Give back exactly the line containing "初，光阴也就是空白的绢布，是要点点滴滴绣上去，才有它的意境和华丽" together with all the lines after it, ending at the final line below.

** INFORMATION SUPPLIED follows **

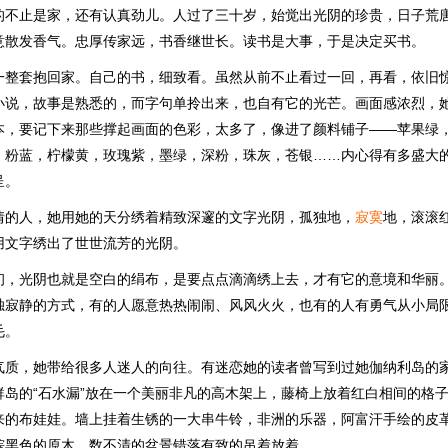
的不止是家，还有认真劲儿。人过了三十岁，始觉出光阴的珍贵，日子荒
意散发香气。忠厚传家远，书香继世长。读书是大事，于是决定买书。
一整套抱回家。自己的书，细致看。虽然从前不止看过一回，再看，依旧
小说，故事是熟悉的，而字句单拎出来，也自有它的光芒。画面感浓烈，
本，要记下来那些撑起画面的色彩，太多了，像进了颜料铺子——苹果绿
，粉蓝，柠檬黄，玫瑰紫，墨绿，深粉，珠灰，苍银……内心得有多盛大
呈。
情的人，她用她的天分绣着精致深邃的文字光阴，孤独地，
寂寞
地，滚滚
用文字绣出了世世流芳的光阴。
初，光阴也就是空白的绢布，是要点点滴滴绣上去，才有它的意境和华丽
独寂静的方式，有的人愿意热热闹闹、风风火火，也有的人有勇气从小局
毛。
气质，她带给很多人迷人的向往。有迷恋她的读者曾写到过她伽纳利岛的
群岛的“石水漏”放在一个美丽非凡的高木架上，藤椅上放着红白相间的格
来的布娃娃。墙上挂着生锈的一大串牛铃，非洲的乐器，阿富汗手绘的皮
棕黑色的原木，数不清的盆景错落有致的吊着放着。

** End of INFORMATION SUPPLIED **

**TASK RESPONSE**
初，光阴也就是空白的绢布，是要点点滴滴绣上去，才有它的意境和华丽
独寂静的方式，有的人愿意热热闹闹、风风火火，也有的人有勇气从小局
毛。
气质，她带给很多人迷人的向往。有迷恋她的读者曾写到过她伽纳利岛的
群岛的“石水漏”放在一个美丽非凡的高木架上，藤椅上放着红白相间的格
来的布娃娃。墙上挂着生锈的一大串牛铃，非洲的乐器，阿富汗手绘的皮
棕黑色的原木，数不清的盆景错落有致的吊着放着。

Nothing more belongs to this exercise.